No additional Python imports

You may not add any imports to search.py or eightpuzzle.py. If you think that you need to import a library, post a question to Piazza or email me.

Testing Your Code

If you have trouble with your submission, you may find it helpful to look at the unittests: search_test.py .

Fun Tests with Pacman

You can use your uninformed search methods to find a path to the nearest dot in Pacman.

The Pacman board will show an overlay of the states explored, and the order in which they were explored (brighter red means earlier exploration). Is the exploration order what you would have expected? Does Pacman actually go to all the explored squares on his way to the goal? Does either method find the most efficient path to the dot?

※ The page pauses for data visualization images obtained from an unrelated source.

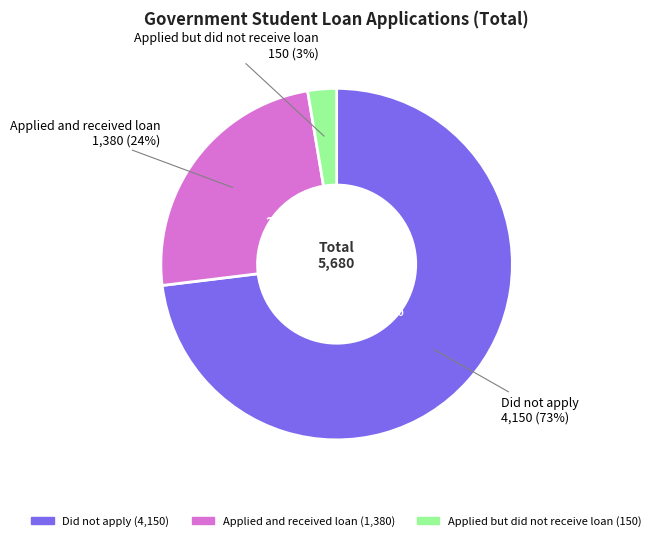

To the nearest percent, what portion does Did not apply represent?

73%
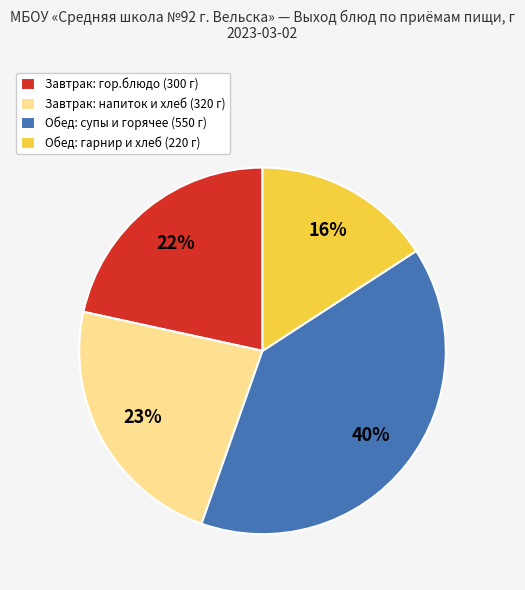

Which category has the biggest portion of the pie?

Обед: супы и горячее (550 г)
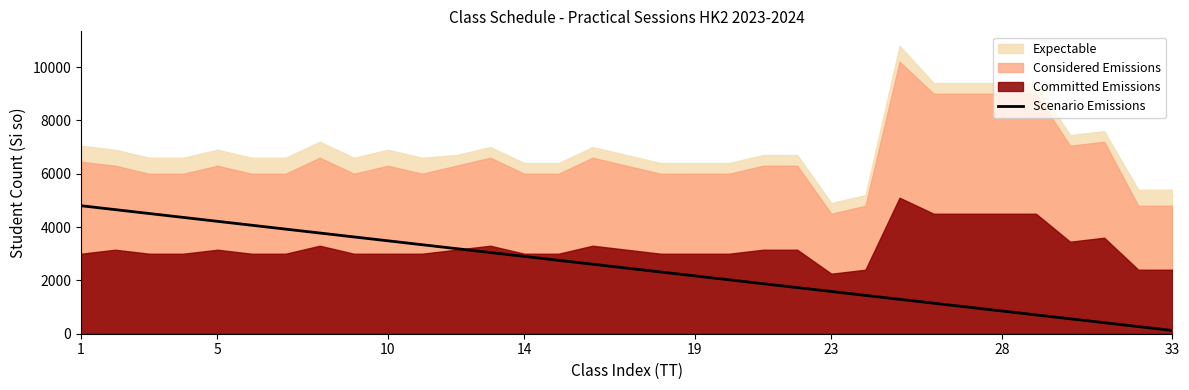

True or false: the data has more than 2 interior local peaks.

False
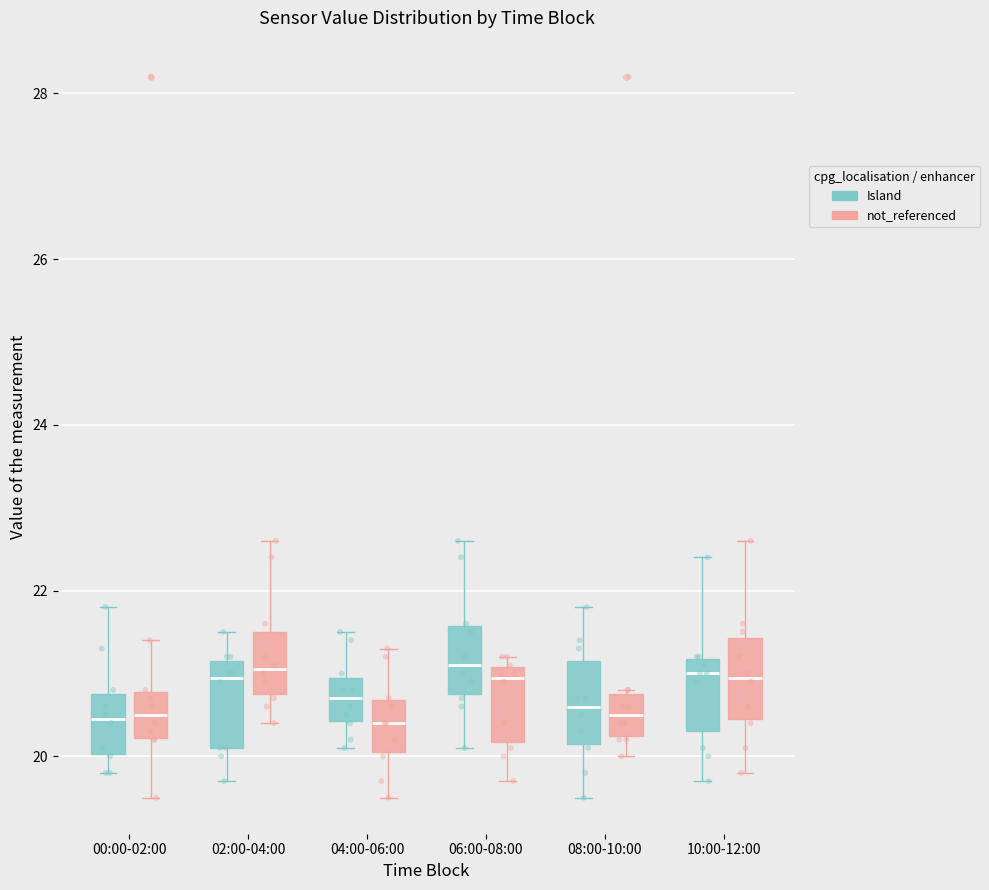

Reading left to right, transcribe this box plot: for each box, give where its median line is, the range the box spans, and where its two whiskers end, as read against the y-axis. The values are not printed on the chart, so give them approximately, as read against the axis.

00:00-02:00 (Island): median 20.4, box 20.0 to 20.8, whiskers 19.8 to 21.8
00:00-02:00 (not_referenced): median 20.6, box 20.2 to 20.8, whiskers 19.6 to 21.4
02:00-04:00 (Island): median 21.0, box 20.2 to 21.2, whiskers 19.8 to 21.6
02:00-04:00 (not_referenced): median 21.0, box 20.8 to 21.6, whiskers 20.4 to 22.6
04:00-06:00 (Island): median 20.8, box 20.4 to 21.0, whiskers 20.2 to 21.6
04:00-06:00 (not_referenced): median 20.4, box 20.0 to 20.6, whiskers 19.6 to 21.4
06:00-08:00 (Island): median 21.2, box 20.8 to 21.6, whiskers 20.2 to 22.6
06:00-08:00 (not_referenced): median 21.0 (just below the box's upper edge), box 20.2 to 21.0, whiskers 19.8 to 21.2
08:00-10:00 (Island): median 20.6, box 20.2 to 21.2, whiskers 19.6 to 21.8
08:00-10:00 (not_referenced): median 20.6, box 20.2 to 20.8, whiskers 20.0 to 20.8
10:00-12:00 (Island): median 21.0, box 20.4 to 21.2, whiskers 19.8 to 22.4
10:00-12:00 (not_referenced): median 21.0, box 20.4 to 21.4, whiskers 19.8 to 22.6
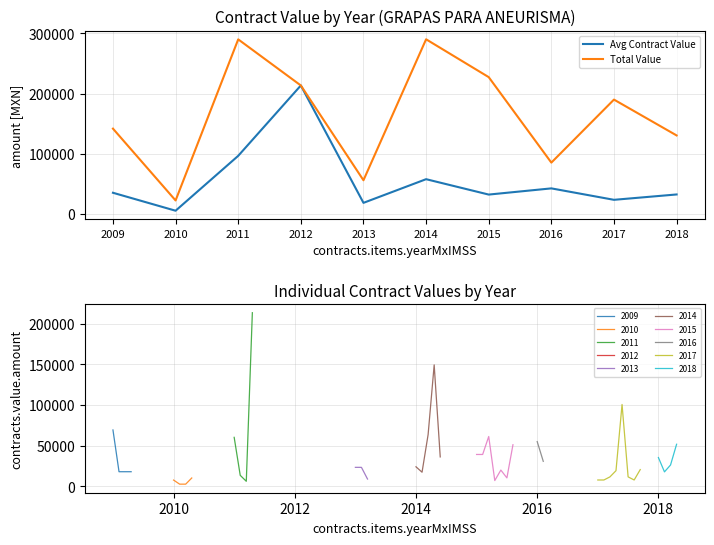

Is this an area chart (filled region under the line)?

No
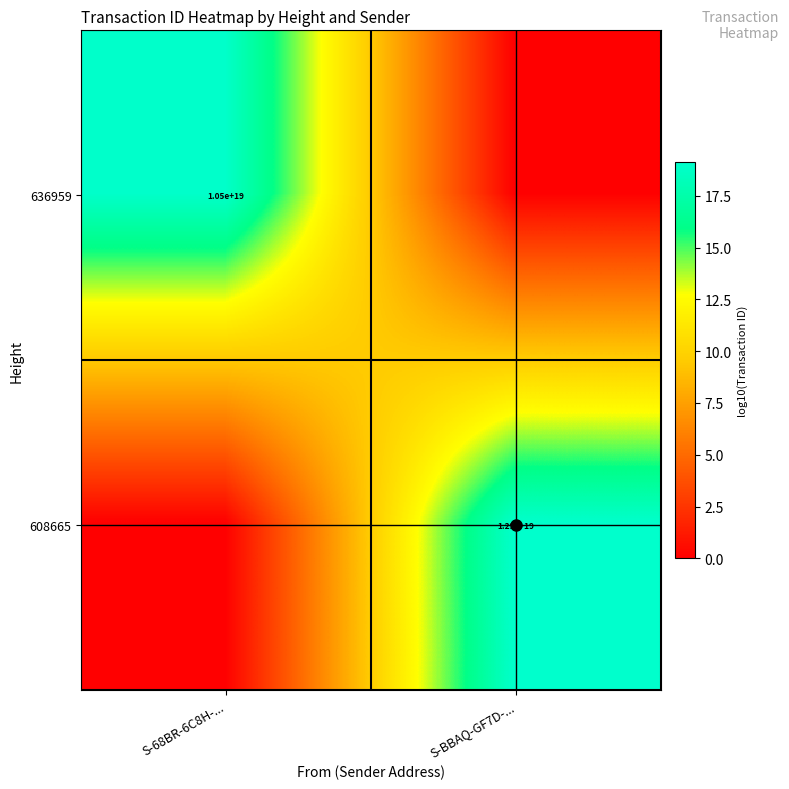

At how many categories does at least one series exceed 14?

2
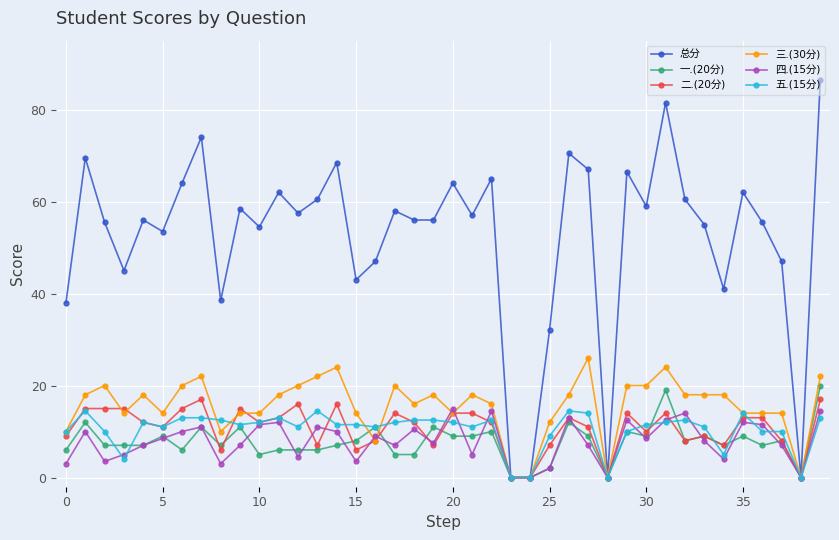

Count the number of categories in the chart.

40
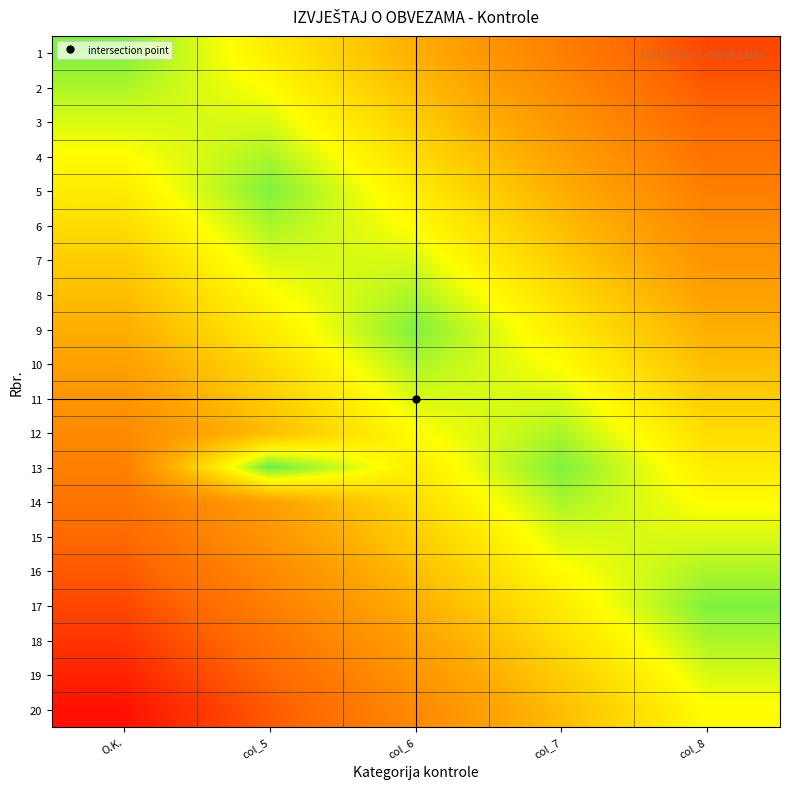

At col_6, list the series in order from largest to smallest.

9, 8, 10, 11, 7, 6, 12, 5, 13, 4, 14, 15, 3, 16, 2, 1, 17, 18, 19, 20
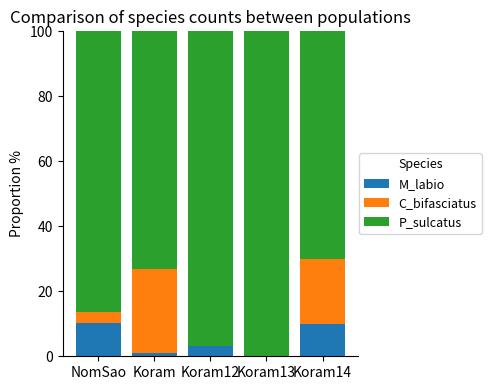

The value of M_labio at Koram12 is 3.1. True or false?

True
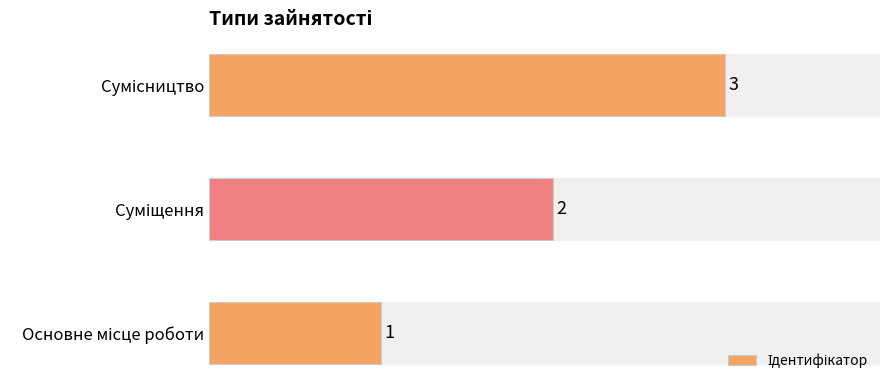

Count the values in the range 1 to 3.

3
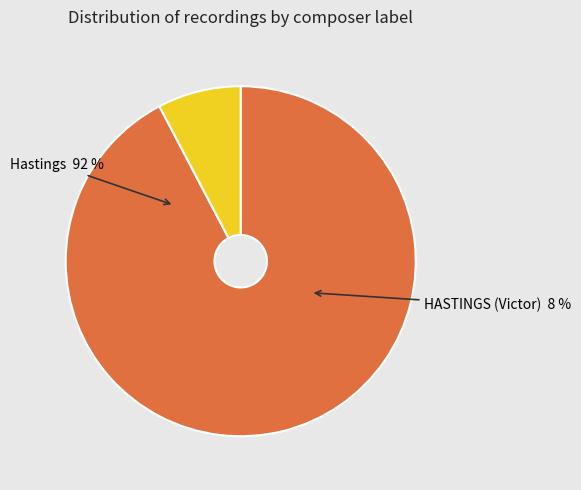

Is it true that Hastings is 79% of the pie?

False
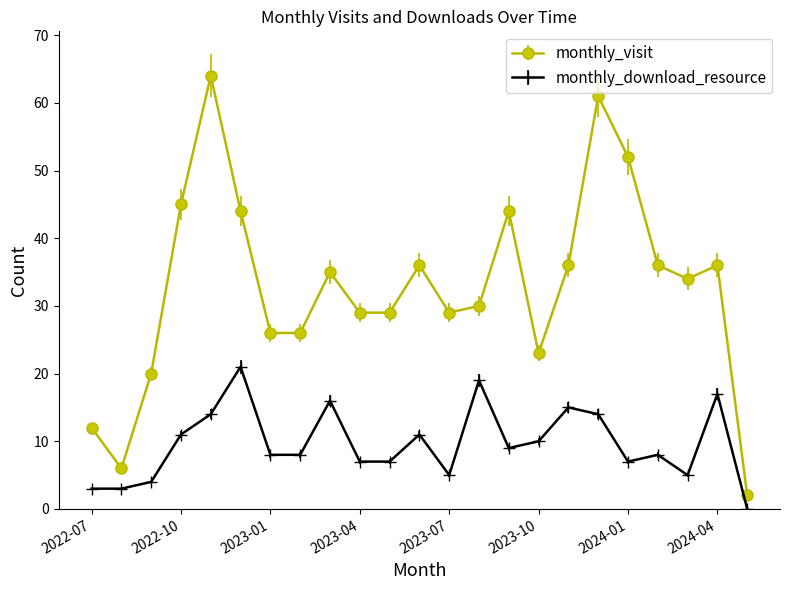

Which series has the largest range (max minus min)?

monthly_visit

python pacman.py -l mediumMaze -p SearchAgent -a fn=dfs
python pacman.py -l mediumMaze -p SearchAgent -a fn=bfs

Hint: If Pacman moves too slowly for you, add the option --frameTime 0 (or some other value like 0.05 works well).

Rubric

Item Description Points
BFS Breadth-first graph search correct and passes test cases 30
DFS Depth-first graph search correct and passes test cases 30
Hasheq Implements __hash__ and __eq__ functions inside of eightpuzzle.py 20
Named tuple whateverFirstSearch puts and retrieves namedtuples on the frontier 15
Style Good coding style 5

Submitting

Submit your completed version of eightpuzzle.py and search.py through Gradescope. You have an unlimited number of submissions. Note that the autograder is not verifying your hasheq and namedtuple portions of the assignment.

Acknowledgements

I would like to thank the Berkeley AI team for developing the Pacman API and the scaffolding around this assignment.